- [PROBLEM]:
Leave out the pictures and output the data verbatim.

TASK INPUTS Start Marker

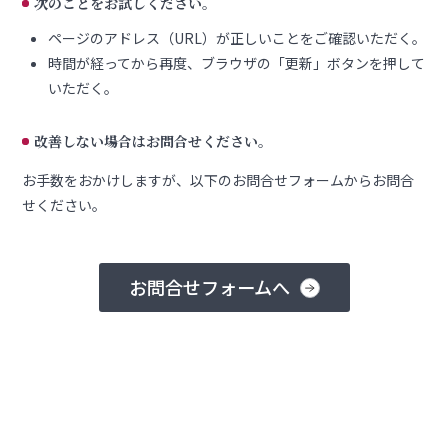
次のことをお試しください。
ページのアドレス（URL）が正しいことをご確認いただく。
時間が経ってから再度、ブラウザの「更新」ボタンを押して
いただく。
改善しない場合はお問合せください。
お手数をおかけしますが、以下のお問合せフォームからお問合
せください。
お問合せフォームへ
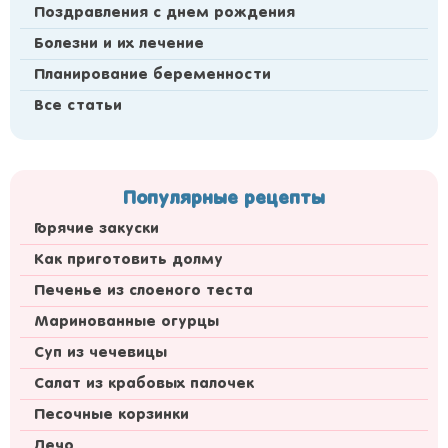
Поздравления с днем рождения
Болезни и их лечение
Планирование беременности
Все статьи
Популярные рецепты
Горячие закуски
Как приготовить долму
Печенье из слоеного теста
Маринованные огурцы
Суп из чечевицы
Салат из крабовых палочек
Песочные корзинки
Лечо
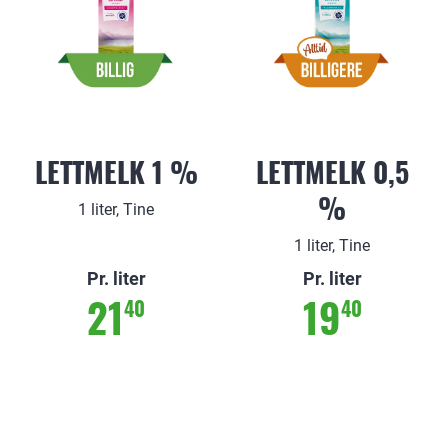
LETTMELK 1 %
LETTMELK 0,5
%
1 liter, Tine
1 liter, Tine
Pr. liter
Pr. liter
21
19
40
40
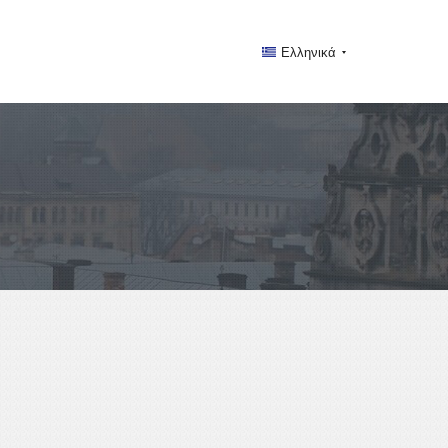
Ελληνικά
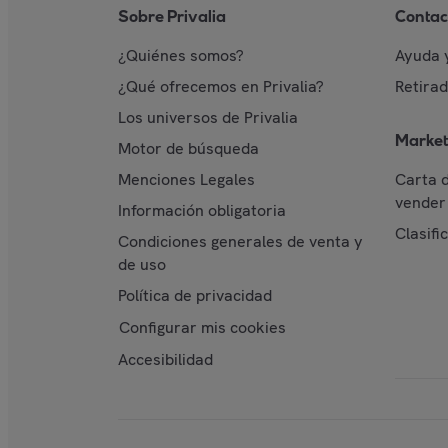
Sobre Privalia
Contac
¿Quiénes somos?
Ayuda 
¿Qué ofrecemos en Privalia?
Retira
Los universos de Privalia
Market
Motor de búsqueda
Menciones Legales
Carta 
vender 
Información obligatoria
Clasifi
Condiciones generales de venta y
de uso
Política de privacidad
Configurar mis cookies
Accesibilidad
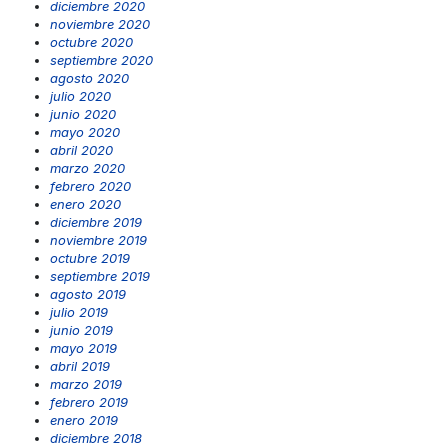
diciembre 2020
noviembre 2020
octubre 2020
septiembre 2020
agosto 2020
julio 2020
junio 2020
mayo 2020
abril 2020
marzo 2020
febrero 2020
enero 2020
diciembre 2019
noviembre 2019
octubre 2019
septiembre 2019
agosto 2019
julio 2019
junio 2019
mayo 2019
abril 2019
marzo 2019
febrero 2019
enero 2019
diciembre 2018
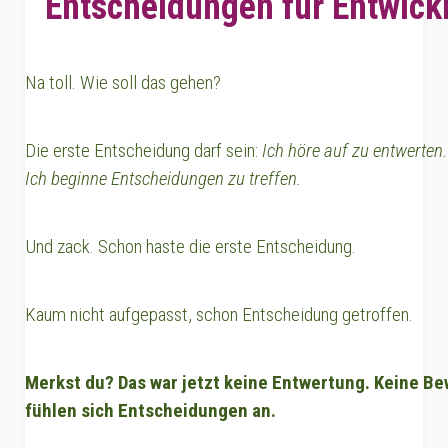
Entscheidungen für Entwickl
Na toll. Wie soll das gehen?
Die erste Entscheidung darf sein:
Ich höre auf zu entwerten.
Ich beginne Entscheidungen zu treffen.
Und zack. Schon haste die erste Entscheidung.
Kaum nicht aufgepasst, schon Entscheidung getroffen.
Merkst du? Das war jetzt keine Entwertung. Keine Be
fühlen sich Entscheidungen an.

TASK INPUTS End Marker

- [RESULT OF THIS TASK]:
次のことをお試しください。
ページのアドレス（URL）が正しいことをご確認いただく。
時間が経ってから再度、ブラウザの「更新」ボタンを押して
いただく。
改善しない場合はお問合せください。
お手数をおかけしますが、以下のお問合せフォームからお問合
せください。
お問合せフォームへ
Поздравления с днем рождения
Болезни и их лечение
Планирование беременности
Все статьи
Популярные рецепты
Горячие закуски
Как приготовить долму
Печенье из слоеного теста
Маринованные огурцы
Суп из чечевицы
Салат из крабовых палочек
Песочные корзинки
Лечо
LETTMELK 1 %
LETTMELK 0,5
%
1 liter, Tine
1 liter, Tine
Pr. liter
Pr. liter
21
19
40
40
Ελληνικά
Sobre Privalia
Contac
¿Quiénes somos?
Ayuda 
¿Qué ofrecemos en Privalia?
Retira
Los universos de Privalia
Market
Motor de búsqueda
Menciones Legales
Carta 
vender 
Información obligatoria
Clasifi
Condiciones generales de venta y
de uso
Política de privacidad
Configurar mis cookies
Accesibilidad
diciembre 2020
noviembre 2020
octubre 2020
septiembre 2020
agosto 2020
julio 2020
junio 2020
mayo 2020
abril 2020
marzo 2020
febrero 2020
enero 2020
diciembre 2019
noviembre 2019
octubre 2019
septiembre 2019
agosto 2019
julio 2019
junio 2019
mayo 2019
abril 2019
marzo 2019
febrero 2019
enero 2019
diciembre 2018
Entscheidungen für Entwickl
Na toll. Wie soll das gehen?
Die erste Entscheidung darf sein:
Ich höre auf zu entwerten.
Ich beginne Entscheidungen zu treffen.
Und zack. Schon haste die erste Entscheidung.
Kaum nicht aufgepasst, schon Entscheidung getroffen.
Merkst du? Das war jetzt keine Entwertung. Keine Be
fühlen sich Entscheidungen an.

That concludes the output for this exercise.